Today, Dustin told me about a Theano bug he was working on with Fred (soon to be fixed).
Basically, 0**x can give NaNs, since y**x is calculated using log(y). Looking at the MDN cost, the coefficients, means, and std_devs all get exponentiated at some point. Although it is very unlikely that the means will ever be exactly 0, the stds and coefficients are outputs of softplus/softmax respectively, and so they can very easily be driven to 0. Setting a floor value for all of the parameters has eliminated my NaNs.
However, as I suspected, the exploding gradient is still an issue. I tried using a learning rate that consistently gave NaNs on the first epoch, and it no longer does. Instead, its first step increases the likelihood dramatically, and is subsequently approximately constant (at least for a few epochs, I am running for longer to see what happens next). Although the likelihood the network obtains in this one epoch is better than the likelihood I’ve achieved with lower learning rates, I’m not sure how much to trust this result. I will need to make more detailed qualitative comparisons, i.e. inspect graphs more closely.

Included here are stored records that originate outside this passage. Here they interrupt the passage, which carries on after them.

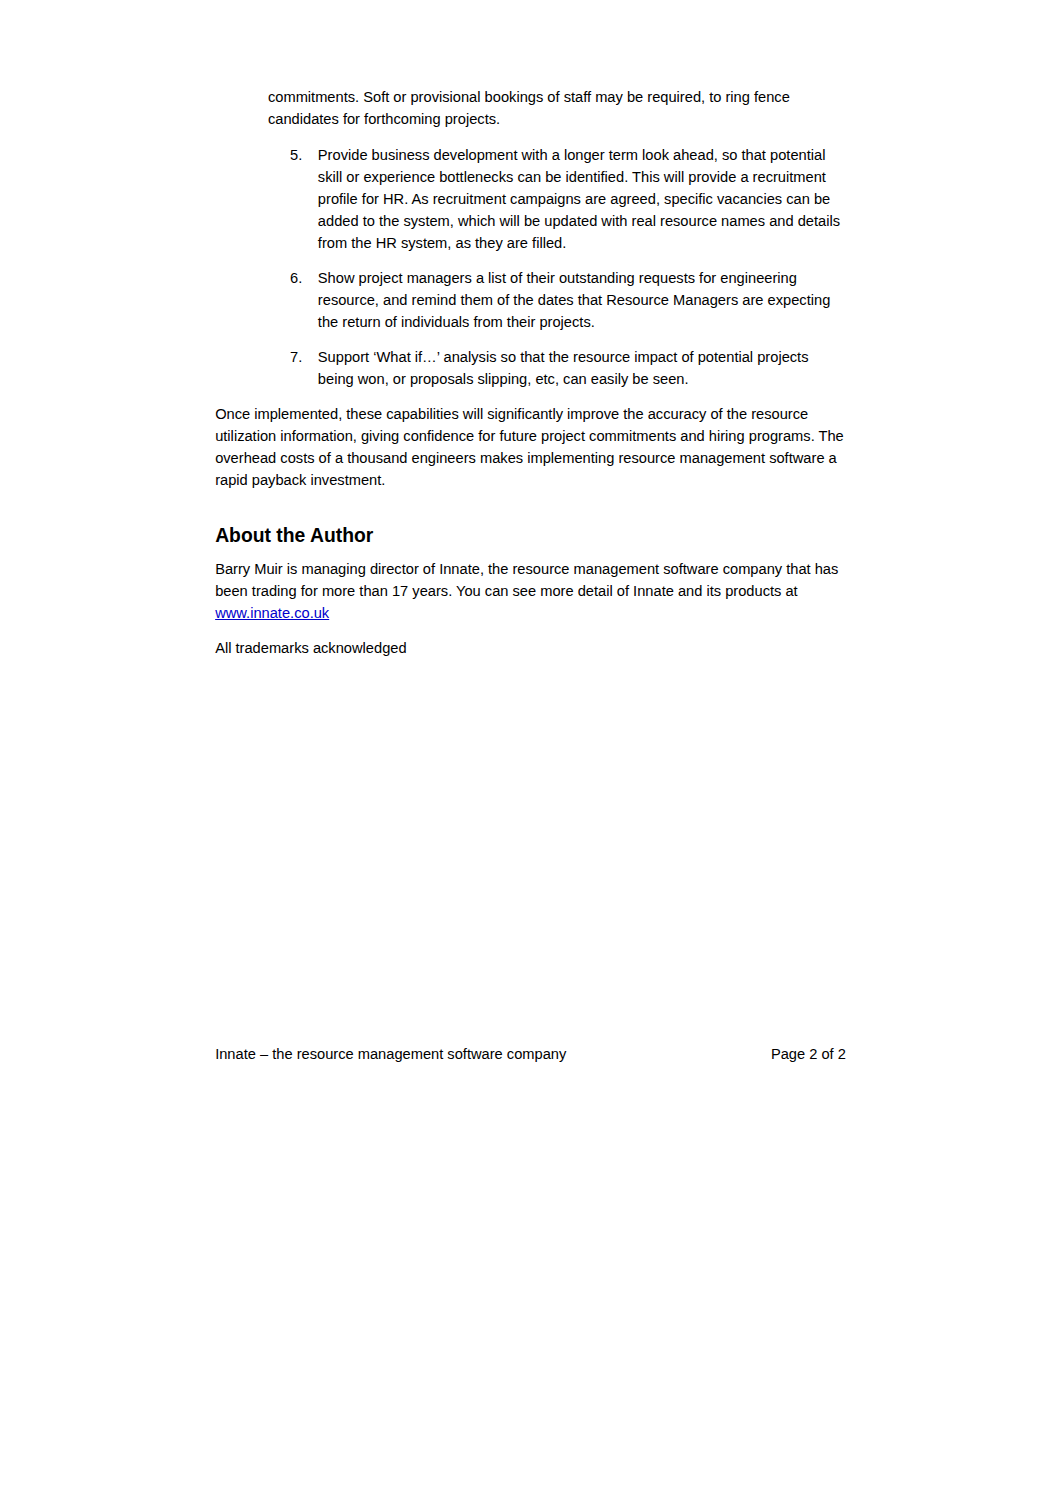commitments. Soft or provisional bookings of staff may be required, to ring fence candidates for forthcoming projects.
Provide business development with a longer term look ahead, so that potential skill or experience bottlenecks can be identified. This will provide a recruitment profile for HR. As recruitment campaigns are agreed, specific vacancies can be added to the system, which will be updated with real resource names and details from the HR system, as they are filled.
Show project managers a list of their outstanding requests for engineering resource, and remind them of the dates that Resource Managers are expecting the return of individuals from their projects.
Support ‘What if…’ analysis so that the resource impact of potential projects being won, or proposals slipping, etc, can easily be seen.
Once implemented, these capabilities will significantly improve the accuracy of the resource utilization information, giving confidence for future project commitments and hiring programs. The overhead costs of a thousand engineers makes implementing resource management software a rapid payback investment.
About the Author
Barry Muir is managing director of Innate, the resource management software company that has been trading for more than 17 years. You can see more detail of Innate and its products at www.innate.co.uk
All trademarks acknowledged
Innate – the resource management software company
Page 2 of 2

It seems like the algorithm is totally lost after taking this big step, and has no reliable gradient signal. It may be able to recover the scent (so to speak), though, which is why I am training longer.
In any case, now that the NaNs are gone, it should be easy to use gradient clipping to address the problem. I’m currently testing my implementation of gradient clipping.
I’d still like to understand how the network is able to achieve so much better likelihood via one big gradient step at the beginning than it is via incremental improvements (the way training is supposed to work on hard problems like this). I strongly suspect it is completely spurious.